The German government has approved €8.2 million in new funding for pop, rock and jazz music.

The figure – part of the €660m recently earmarked for cultural projects from 2017 – will be divided among Initiative Musik, the Live Musik Kommission (LiveKomm), the German Rock Music Association (Deutsche Rockmusik Stiftung), Musicboard Berlin and showcase festivals Reeperbahn, Pop-Kultur, c/o pop and jazzahead!, all of which will see an increase in funding, with export office Initiative Musik’s budget nearly doubled.

LiveKomm chairman Karsten Schölermann says his organisation’s share of the money will go partially towards its programme of modernising, or ‘digitising’, the audio, lighting and production equipment in smaller venues across Germany. He comments: “We can now continue to provide a better and more effective approach for performers of contemporary music.”
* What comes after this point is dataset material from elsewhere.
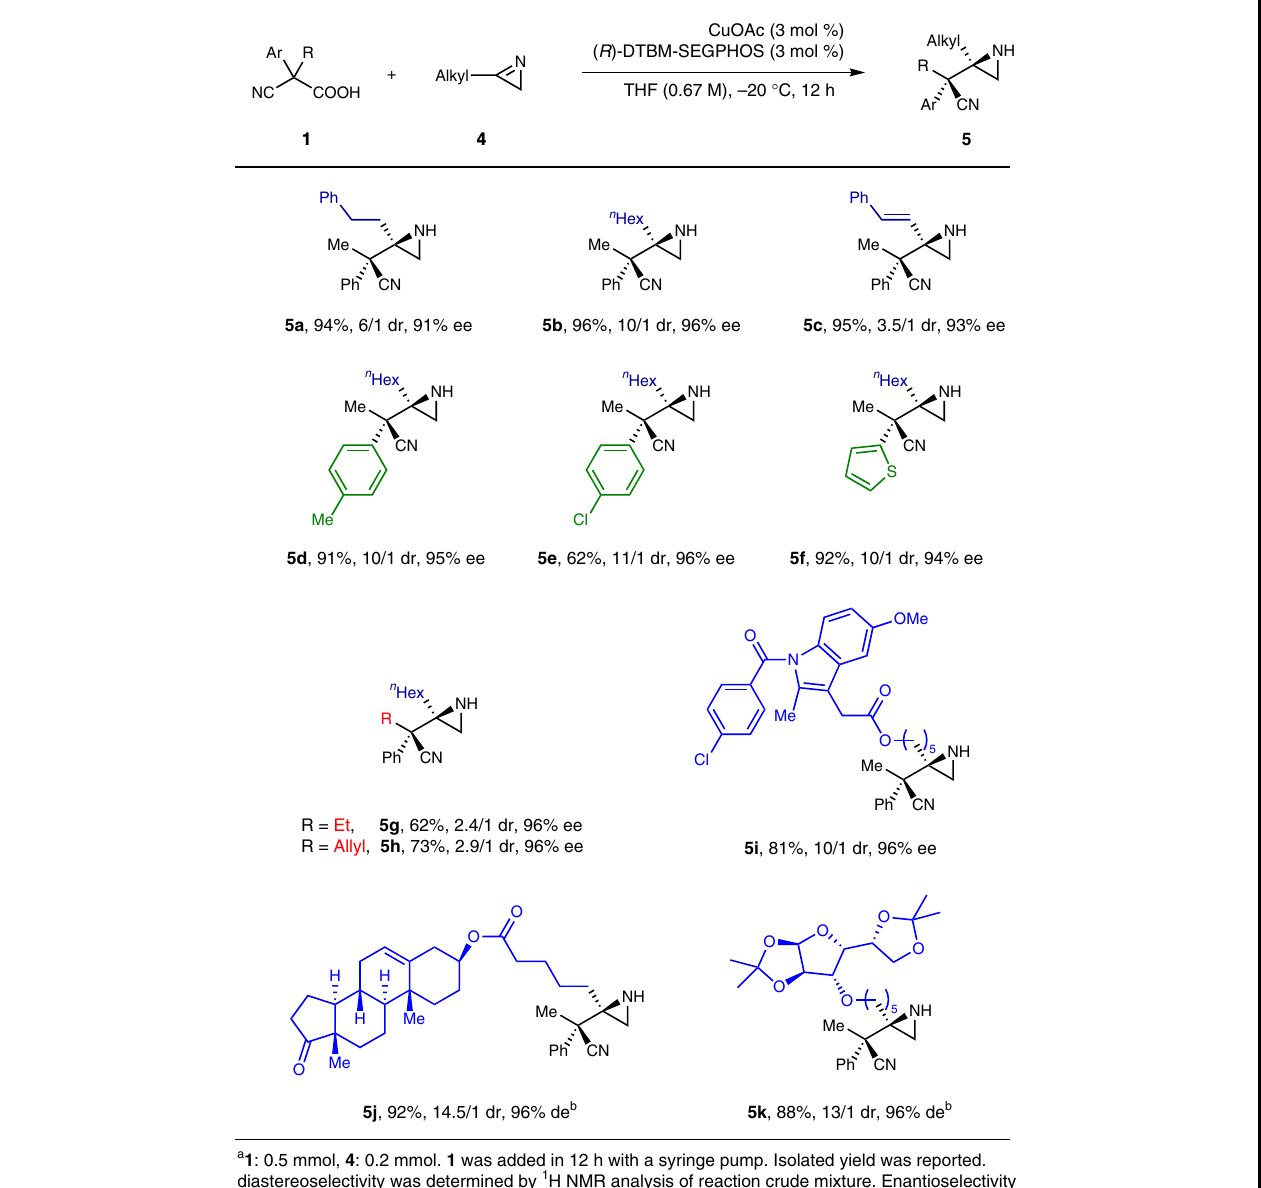
Table 3 Substrate scope of aliphatic 2 H -azirines a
“The strengthening of culture is, above all, an investment in the future of our country”

Rüdiger Kruse (pictured), a culture spokesman for the German parliament (Bundestag)’s budget committee, says the decision demonstrates the government’s “high regard for culture in Germany”.

“In addition to the preservation of [our] cultural treasures, the strengthening of culture is above all an investment in the future of our country,” he comments. “We can see what happens when cultural education is neglected and art is given too little space in our society. We have to counter this in Germany.”

Holger Maack, of the Deutsche Rockmusik Stiftung, adds he is “delighted that [the association], with federal subsidies, will be able to create new rehearsal studios throughout Germany and counter the ever-increasing lack of practice space.”